The lesson here is to plan appropriately so you can avoid the Individual permit process. To do that, a project must limit the jurisdictional water impacts to less than the Nationwide permit thresholds. This is where the Olsson Environmental Assessment team can help. By involving Olsson early in the design process, staff members can help clients identify and avoid jurisdictional waters. By avoiding these, you can save valuable time (by avoiding a lengthy permit process), money (by avoiding additional consulting fees and by avoiding mitigation costs resulting from affecting a large amount of jurisdictional waters), and stress. Avoiding jurisdictional waters is critical to maintaining a good project timeline, budget, and, most importantly, the environment.

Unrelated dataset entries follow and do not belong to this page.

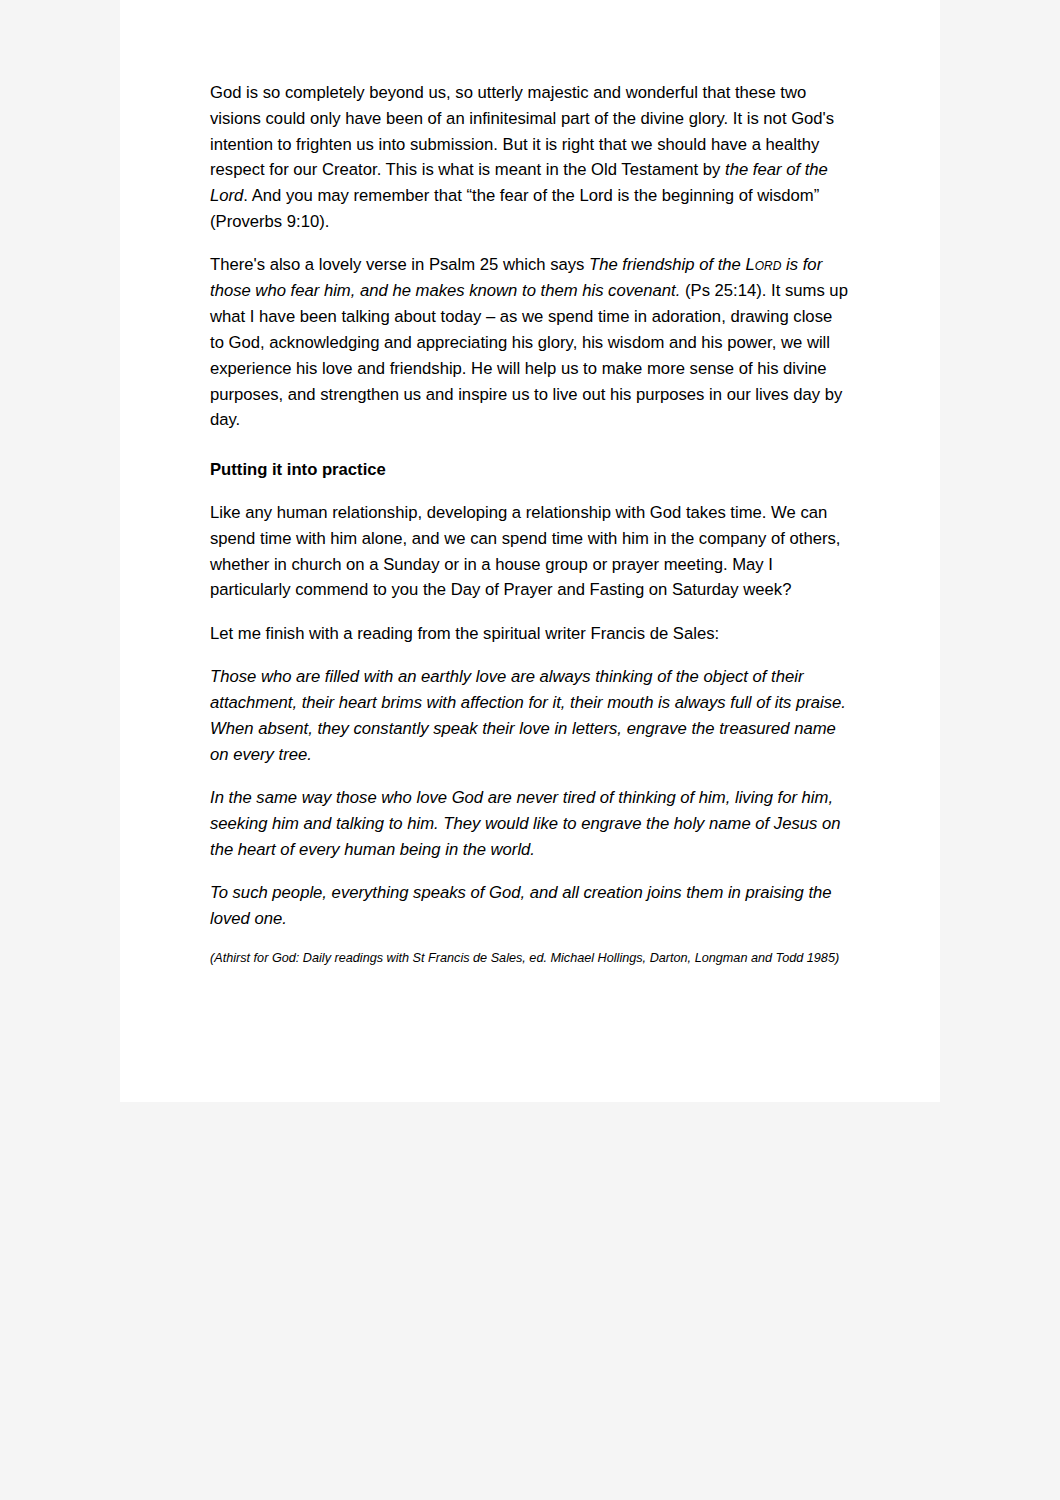God is so completely beyond us, so utterly majestic and wonderful that these two visions could only have been of an infinitesimal part of the divine glory. It is not God's intention to frighten us into submission. But it is right that we should have a healthy respect for our Creator. This is what is meant in the Old Testament by the fear of the Lord. And you may remember that “the fear of the Lord is the beginning of wisdom” (Proverbs 9:10).
There's also a lovely verse in Psalm 25 which says The friendship of the Lord is for those who fear him, and he makes known to them his covenant. (Ps 25:14). It sums up what I have been talking about today – as we spend time in adoration, drawing close to God, acknowledging and appreciating his glory, his wisdom and his power, we will experience his love and friendship. He will help us to make more sense of his divine purposes, and strengthen us and inspire us to live out his purposes in our lives day by day.
Putting it into practice
Like any human relationship, developing a relationship with God takes time. We can spend time with him alone, and we can spend time with him in the company of others, whether in church on a Sunday or in a house group or prayer meeting. May I particularly commend to you the Day of Prayer and Fasting on Saturday week?
Let me finish with a reading from the spiritual writer Francis de Sales:
Those who are filled with an earthly love are always thinking of the object of their attachment, their heart brims with affection for it, their mouth is always full of its praise. When absent, they constantly speak their love in letters, engrave the treasured name on every tree.
In the same way those who love God are never tired of thinking of him, living for him, seeking him and talking to him. They would like to engrave the holy name of Jesus on the heart of every human being in the world.
To such people, everything speaks of God, and all creation joins them in praising the loved one.
(Athirst for God: Daily readings with St Francis de Sales, ed. Michael Hollings, Darton, Longman and Todd 1985)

In real estate, the mantra is “location, location, location.” When dealing with the CWA permitting process, the mantra is “avoidance, avoidance, avoidance.” If you want to save time and money, talk to an Olsson Environmental staff member before starting a design. Staff members can tell you what areas to avoid or where you may have complications. The preemptive information Olsson can provide is more valuable at the beginning of the project than at the end of it.  

Since the CWA’s enactment, our nation’s waters have improved. The CWA’s goal was to make 100 percent of our nation’s waters usable for swimming and fishing by 1983. We haven’t yet reached that goal, but we have made progress. Today, 35 percent of the nation’s waters are unfit for swimming or fishing. Clearly, to reach our ultimate goal, we have more work to do. In seeking the early advice of scientists, clients can avoid constructing projects in sensitive areas. The “avoidance” practice saves you time and money. Even more importantly, it helps to achieve our country’s goal to make all waters safe.